There was another girl who worked here a couple of years ago, who besides being the epitome of Springeresque trailer trash, was a perfect example of screwed up priorities. The brakes on her car were literally shrieking for new pads. No doubt the rotors were getting paper thin. She hit up almost everyone in the shop with a sob story to buy new brakes for her, because she ‘didn’t have the money’. Week after week, those tortured brakes cried for mercy. At any moment, they were bound to fail and probably cause a car wreck. But she wouldn’t pay to fix them. At the same time though, she’d sit in the office and complain about how high her internet bill was, yak about what she watched on cable the night before, and stayed on a cell phone. But she didn’t have the money to fix her brakes for her own safety. Someone else should pay for it. It should be free. I have a right!
With all the carping about how helpless we are, it makes you wonder how they think anyone survived prior to this century.

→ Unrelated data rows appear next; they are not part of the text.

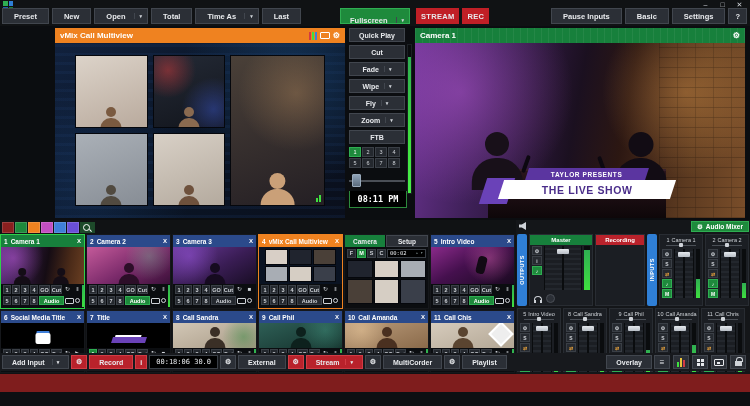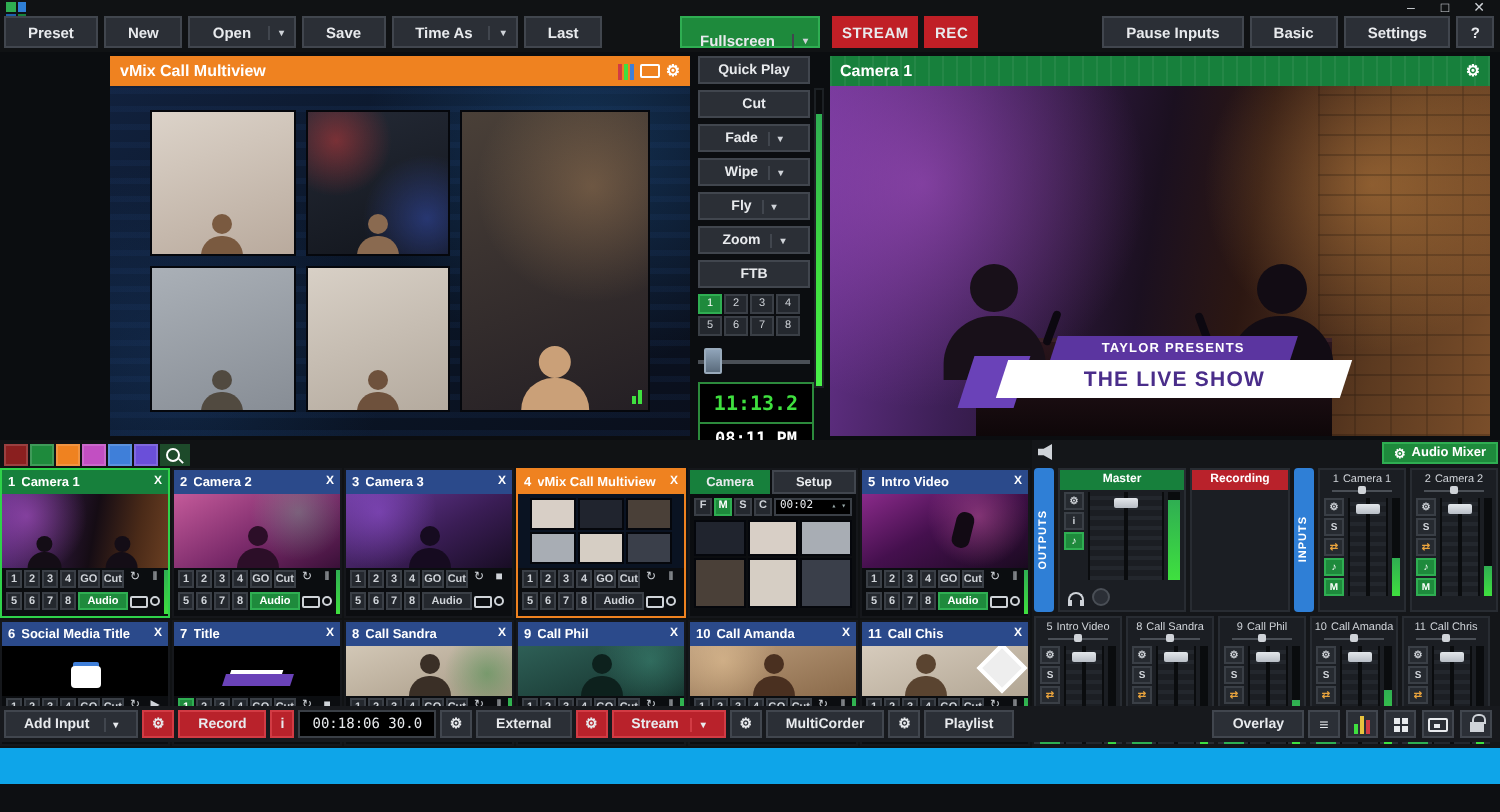--- a/index.html
+++ b/index.html
@@ -5,7 +5,7 @@
   *{margin:0;padding:0;box-sizing:border-box}
   html,body{width:750px;height:406px;background:#0d0f12;overflow:hidden}
   body{font-family:"Liberation Sans",sans-serif;color:#e8eaed;-webkit-font-smoothing:antialiased}
-  .app{position:relative;width:750px;height:392px;background:#0ea5e9}
+  .app{position:relative;width:750px;height:392px;background:#7f1d1d}
 
   
   .topbar{position:absolute;top:0;left:0;right:0;height:26px;background:#101214}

There used to be this thing called family. No kiddies, it really existed, honest and for true. See, parents actually made raising their kids their priority. And those kids, in turn, took care of their parents when they became old and infirm, along with raising their kids. And so the cycle went. There was your safety net in time of need; the bond of family, and friends (and for the non-secularist, the church community). You didn’t need the Gummit. Now, helped along by a twisted Hollywood culture that sneers at such ‘unenlightenment’, it seems that more and more, people think only of their self-gratification first, and anything that gets in the way of that (kids, elderly parents, responsibilities, etc) needs to take a hike.
No civilization can last long like this before it eats itself (look at France). I’m sad to say it, but at times like this it seems western civilization is setting out the silverware.